I have many years of experience managing file clusters in scopes ranging from SOHO to serving up to 15,000 people at a time in a single cluster. In a cluster of 24 drives under these constant, enterprise-level loads, I saw maybe 1 drive fail in a year.
I've heard this trope about "failure rate approaching 1" since 500GB drives were new. From my own experience, it wasn't really true then, any more than it's true now.
Yes, HDDs have failure rates to keep in mind, but outside the occasional "bad batch", they are still shockingly reliable. Failure rates per unit haven't changed much, even though with rising capacities, that makes the failure rate per GB rise. It still doesn't matter as much as you think.
You can have a great time if you follow a few rules, in my experience:
1) Engineer your system so that any drive cluster going truly offline is survivable. AKA "DR" or "Disaster Recovery". What happens if your data center gets flooded or burns to the ground?

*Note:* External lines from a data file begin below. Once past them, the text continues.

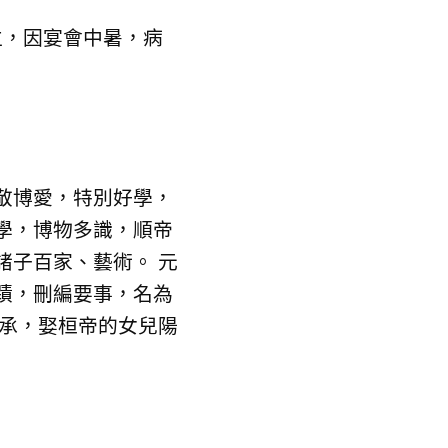
，因宴會中暑，病
敬博愛，特別好學，
學，博物多識，順帝
諸子百家、藝術。 元
蹟，刪編要事，名為
繼承，娶桓帝的女兒陽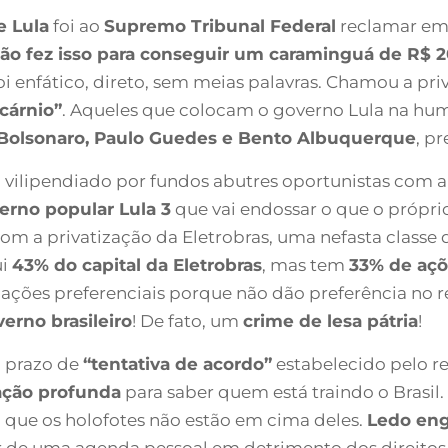
e Lula
foi ao
Supremo Tribunal Federal
reclamar em 
ão fez isso para conseguir um caraminguá de R$ 2
oi enfático, direto, sem meias palavras. Chamou a pri
cárnio”
. Aqueles que colocam o governo Lula na hum
Bolsonaro, Paulo Guedes e Bento Albuquerque
, p
oi vilipendiado por fundos abutres oportunistas com 
verno popular Lula 3
que vai endossar o que o própr
com a privatização da Eletrobras, uma nefasta classe d
ui
43% do capital da Eletrobras
, mas tem
33% de aç
 ações preferenciais porque não dão preferência no
erno brasileiro
! De fato, um
crime de lesa pátria
!
o prazo de
“tentativa de acordo”
estabelecido pelo re
ação profunda
para saber quem está traindo o Brasil
 que os holofotes não estão em cima deles.
Ledo en
r de uma agenda pessoal em detrimento dos direitos 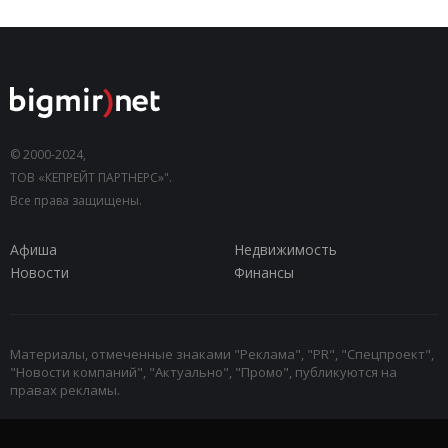
© 2000-2024,
ТОВ «КЕПРЕЙТ ПАРТНЕРС»".
Все права защищены.
Афиша
Недвижимость
Новости
Финансы
Материалы, отмеченные знаками "Реклама", "PR", "Спецпроект",
"Новости компаний", "Актуально", "Промо", публикуются на
правах рекламы.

And once you have solid DR plans, TRUMPET THE HECK OUT OF IT and tell all your customers. Let them know that they really are safe! It can be a HUGE selling point.
2) Engineer your system so that likely failures are casually survivable. For me, this was ZFS/RAIDZ2, with 6 or 8 drive vdevs, on "white box" 24 bay SuperMicro servers with redundant power.
3) If 24x7x36* uptime is really critical, have 3 levels of redundancy, so even in a failure condition, you fail to a redundant state. For me engineering at "enterprise" level, we used application-layer logic so there were always at least 2 independent drive clusters containing full copies of all data. We had 3 drive clusters using different filesystem technologies (ZFS, XFS/LVM) and sometimes we chose to take one offline to do filesystem level processing or analysis.
4) Backups: You *do* have backups, and you do adhere to the 3-2-1 rule, right? In our case, we used ZFS replication and merged backups and DR. This combined with automated monitoring ensured that we were ready for emergencies, which did happen and were always managed in a satisfactory way.